Starting with the line that contains "Ir para o conteúdo" and going on through the end of the records, give each line of text as one string in a JSON list, skipping blank lines and leaving out the pictures.

+++ Material supplied +++

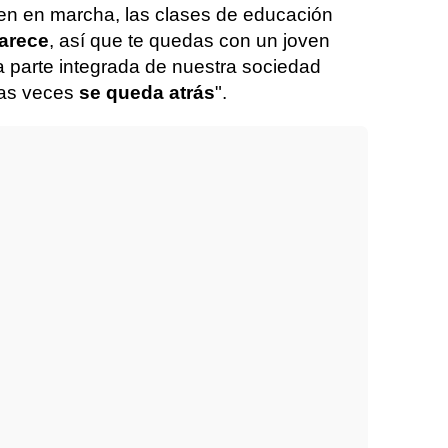
en en marcha, las clases de educación
arece
, así que te quedas con un joven
a parte integrada de nuestra sociedad
las veces
se queda atrás
".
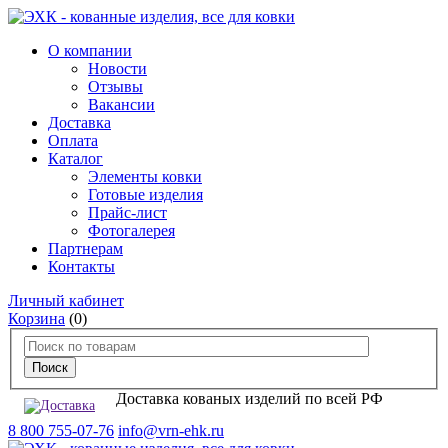
О компании
Новости
Отзывы
Вакансии
Доставка
Оплата
Каталог
Элементы ковки
Готовые изделия
Прайс-лист
Фотогалерея
Партнерам
Контакты
Личный кабинет
Корзина
(0)
Доставка кованых изделий по всей РФ
8 800 755-07-76
info@vrn-ehk.ru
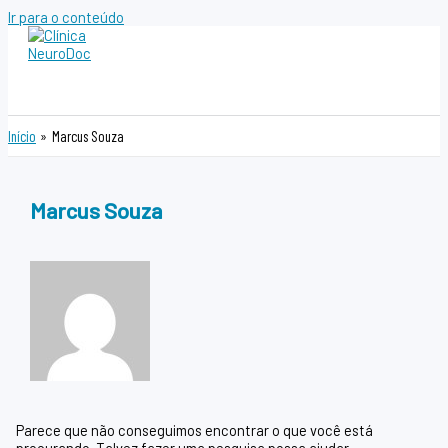
Ir para o conteúdo
Início
Marcus Souza
Marcus Souza
Parece que não conseguimos encontrar o que você está
procurando. Talvez fazer uma pesquisa possa ajudar.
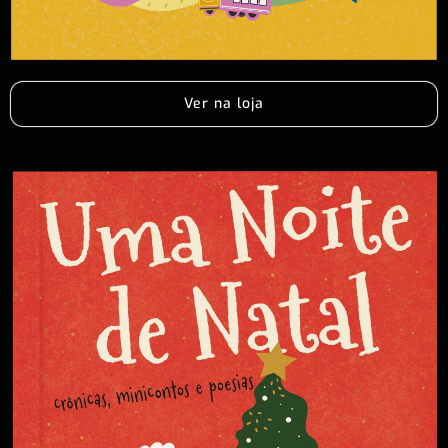
Ver na loja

+++

Your solution -
[
  "Ir para o conteúdo",
  "Início",
  "Marcus Souza",
  "Marcus Souza",
  "Parece que não conseguimos encontrar o que você está",
  "procurando. Talvez fazer uma pesquisa possa ajudar.",
  "Ver na loja"
]